Some of the participants emotionally expressed that they pay taxes but government has not cared to give return to taxpayers, noting that it does not encourage them as taxpayers.

Prior to expressing the emotional feelings, one of the participants had prayed, asking God to touch the LRA authorities to reasonably set the tax rate that will allow the common people to pay, which brought laughter that almost disturbed the prayer.

An LRA official, Delaruelle Brumskine-Birch clarified that it is not in the purview of LRA to talk about tax returns but the Ministry of Finance and Development Planning that expends the money collected.

In continuation of the awareness, LRA displayed tax rates of various kinds of properties in line with the revenue code.

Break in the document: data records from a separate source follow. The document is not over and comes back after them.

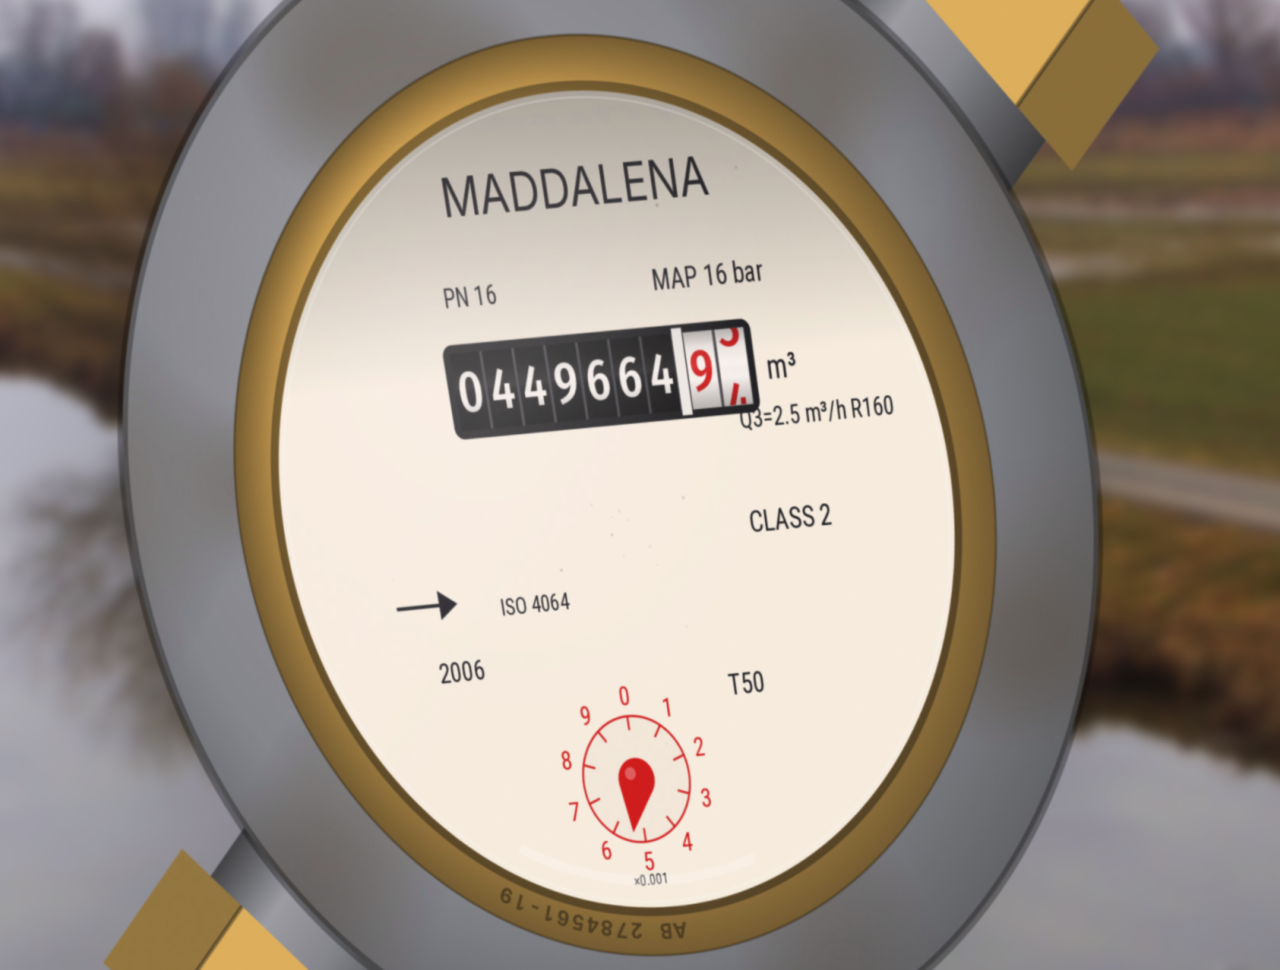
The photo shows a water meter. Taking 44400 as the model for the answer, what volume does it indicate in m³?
449664.935
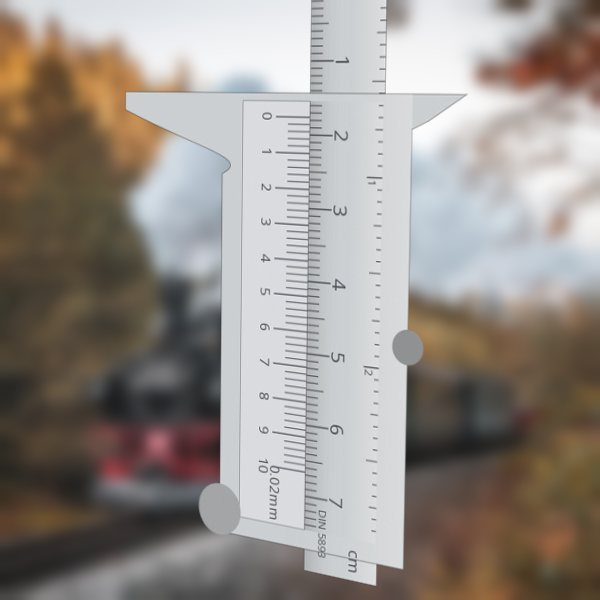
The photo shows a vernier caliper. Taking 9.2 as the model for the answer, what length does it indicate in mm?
17.6
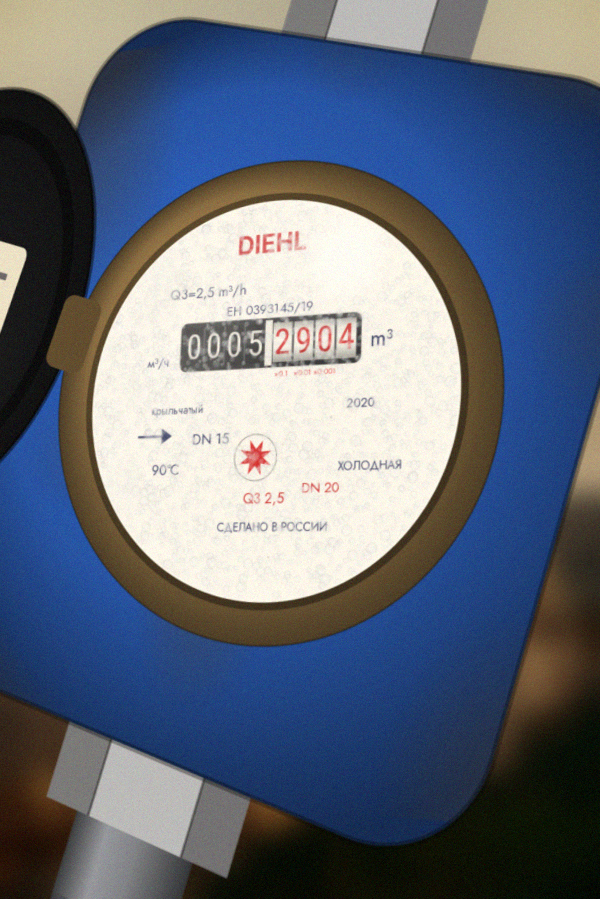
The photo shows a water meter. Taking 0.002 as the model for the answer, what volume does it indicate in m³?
5.2904
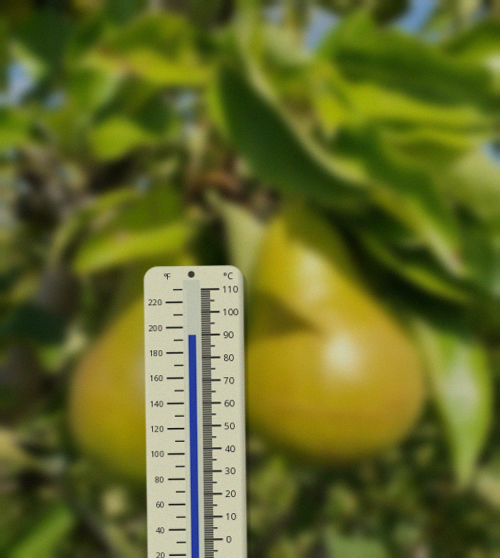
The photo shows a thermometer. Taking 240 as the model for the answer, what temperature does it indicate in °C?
90
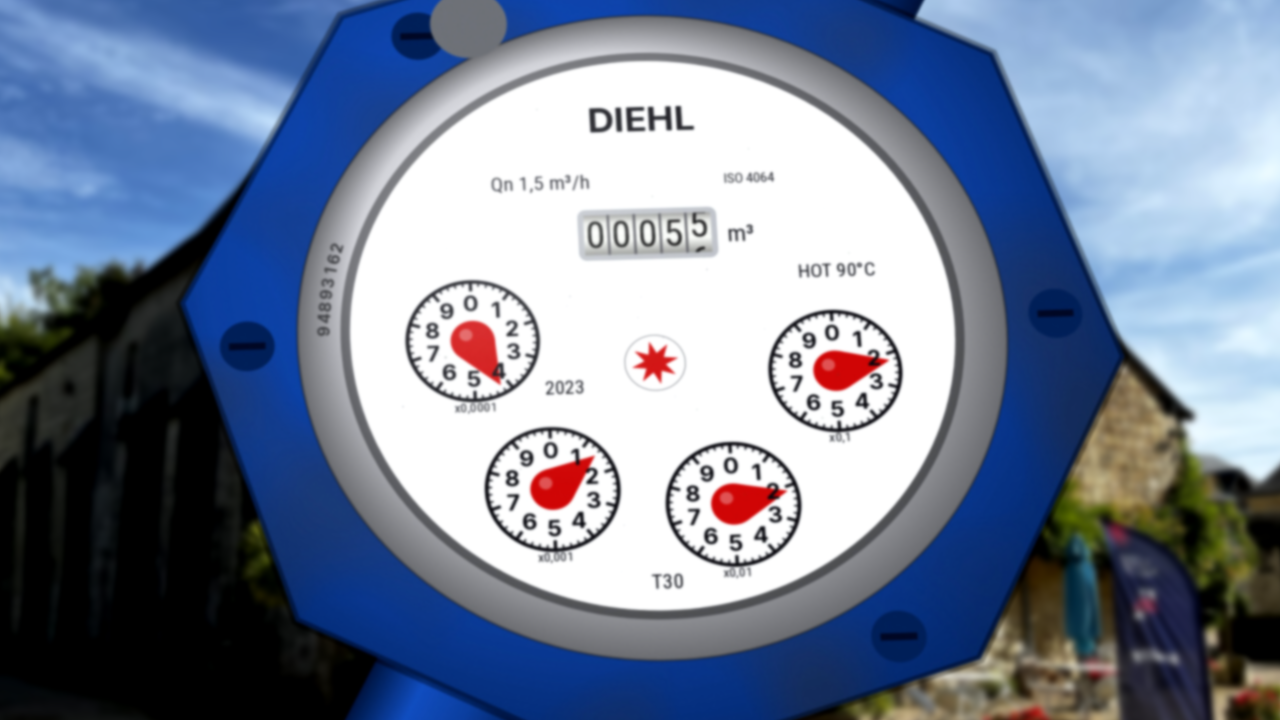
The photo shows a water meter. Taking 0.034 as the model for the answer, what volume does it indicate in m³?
55.2214
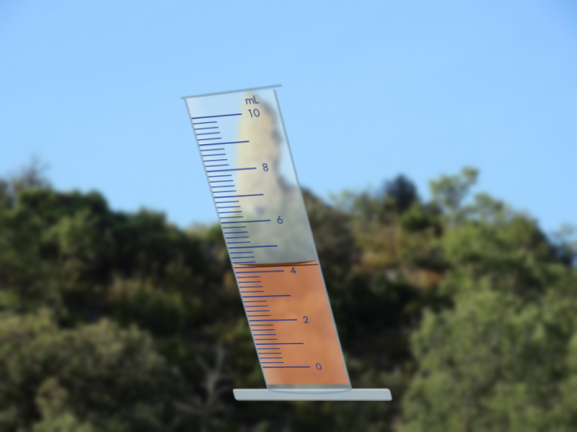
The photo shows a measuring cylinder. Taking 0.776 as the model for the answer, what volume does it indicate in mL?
4.2
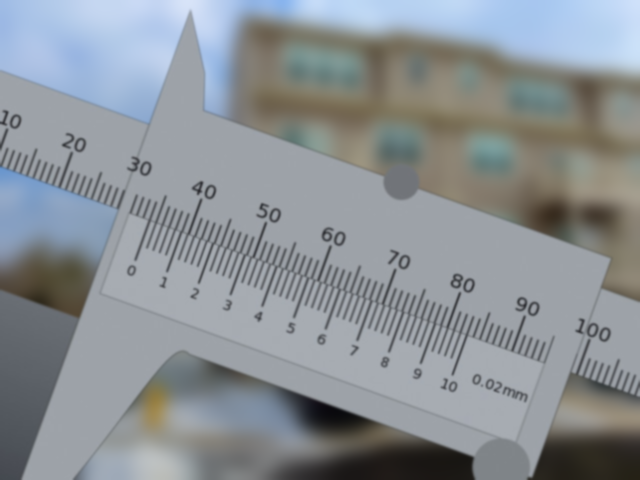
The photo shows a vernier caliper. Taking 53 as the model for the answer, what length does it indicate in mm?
34.0
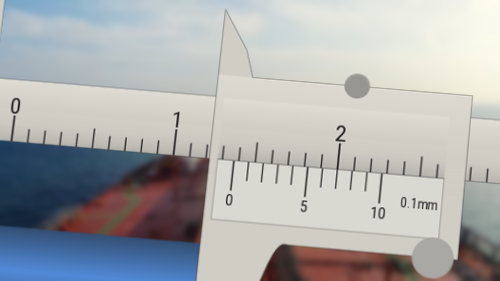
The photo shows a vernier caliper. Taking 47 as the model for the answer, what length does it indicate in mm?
13.7
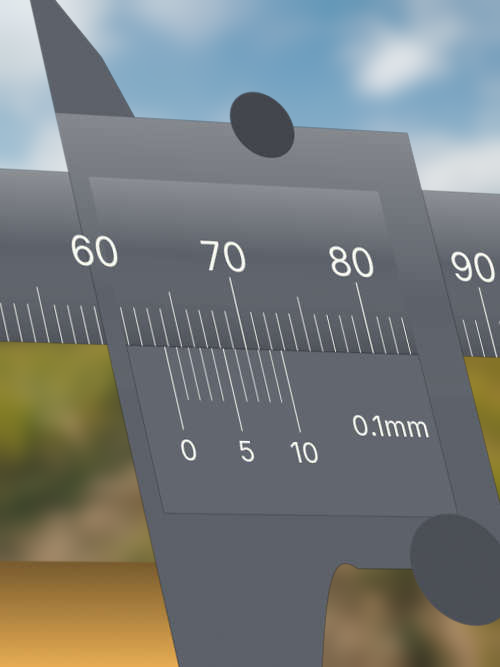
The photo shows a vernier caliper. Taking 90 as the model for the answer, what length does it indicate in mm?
63.7
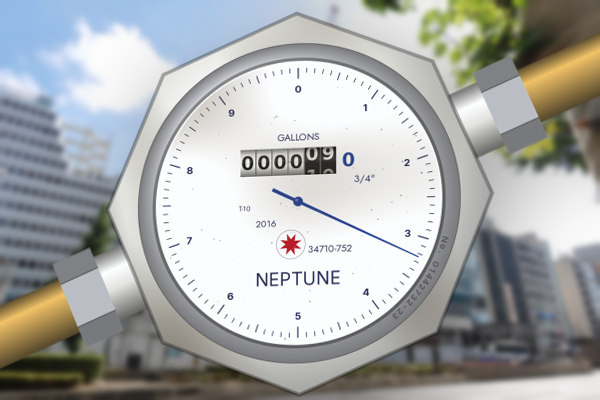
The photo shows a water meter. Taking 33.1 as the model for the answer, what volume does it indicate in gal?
93.2
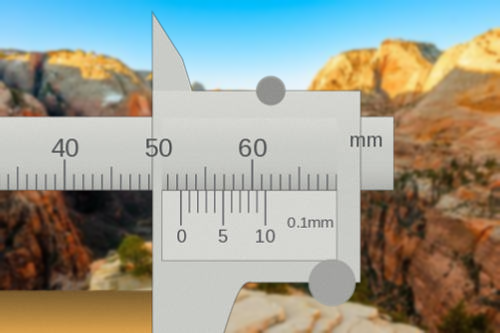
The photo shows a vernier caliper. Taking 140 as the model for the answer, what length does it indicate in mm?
52.4
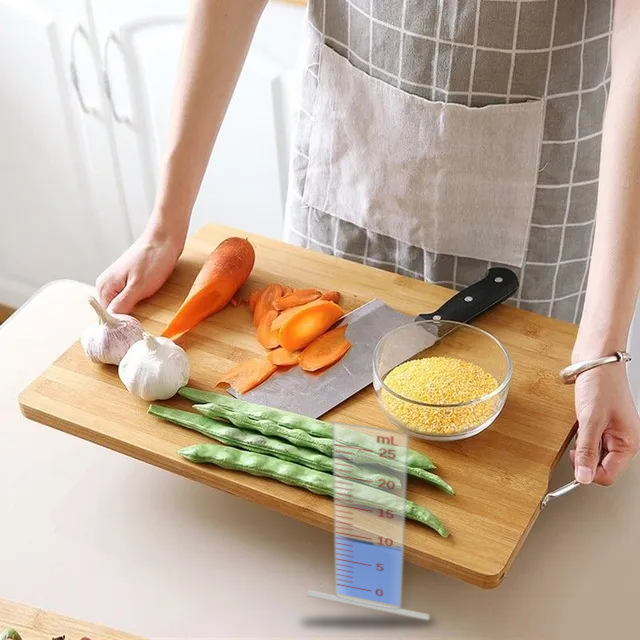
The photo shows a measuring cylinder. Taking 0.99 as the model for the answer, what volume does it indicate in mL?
9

Improved land and commercial building pay 1.5% and unimproved urban land (city, town) lot 2%, industrial building 1.5%, and farmland that is not improved pays 5%.

Improved farmland in urban land is charged ⅓% and city/town lots, acre and above 3%, building on public land outside urban areas is charged ¼% and residential building ⅟7% and commercial building 1%.  In rural areas, all lands without building or other improvements pay L$500 per acre.